• **WORK ITEM**
Write out the entries below exactly as they stand. Skip every image.

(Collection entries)
-------------------------

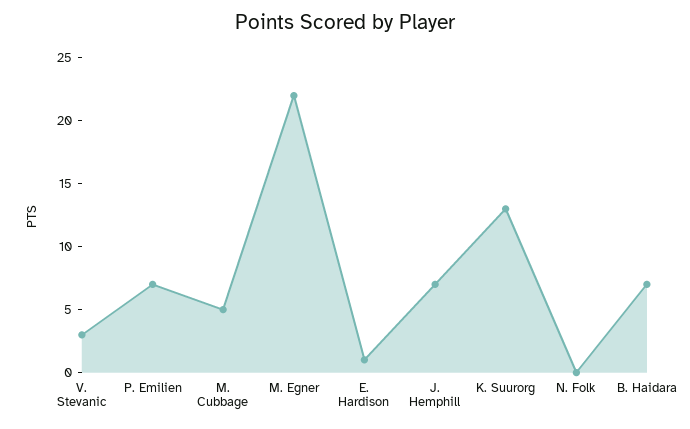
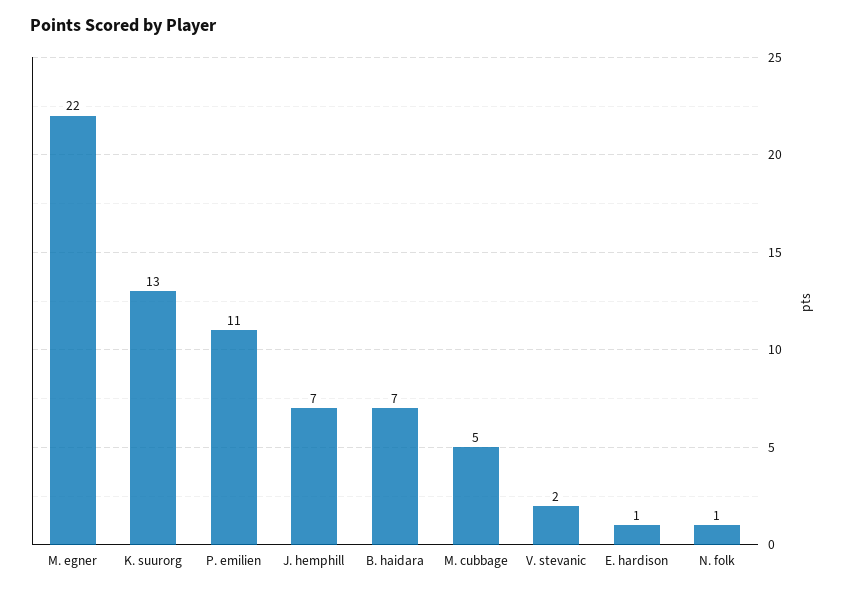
  {
-   "V. Stevanic": 3,
+   "V. Stevanic": 2,
-   "P. Emilien": 7,
+   "P. Emilien": 11,
    "M. Cubbage": 5,
    "M. Egner": 22,
    "E. Hardison": 1,
    "J. Hemphill": 7,
    "K. Suurorg": 13,
-   "N. Folk": 0,
+   "N. Folk": 1,
    "B. Haidara": 7
  }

-------------------------

• **OUTPUT FOR THIS EXERCISE**
  {
-   "V. Stevanic": 3,
+   "V. Stevanic": 2,
-   "P. Emilien": 7,
+   "P. Emilien": 11,
    "M. Cubbage": 5,
    "M. Egner": 22,
    "E. Hardison": 1,
    "J. Hemphill": 7,
    "K. Suurorg": 13,
-   "N. Folk": 0,
+   "N. Folk": 1,
    "B. Haidara": 7
  }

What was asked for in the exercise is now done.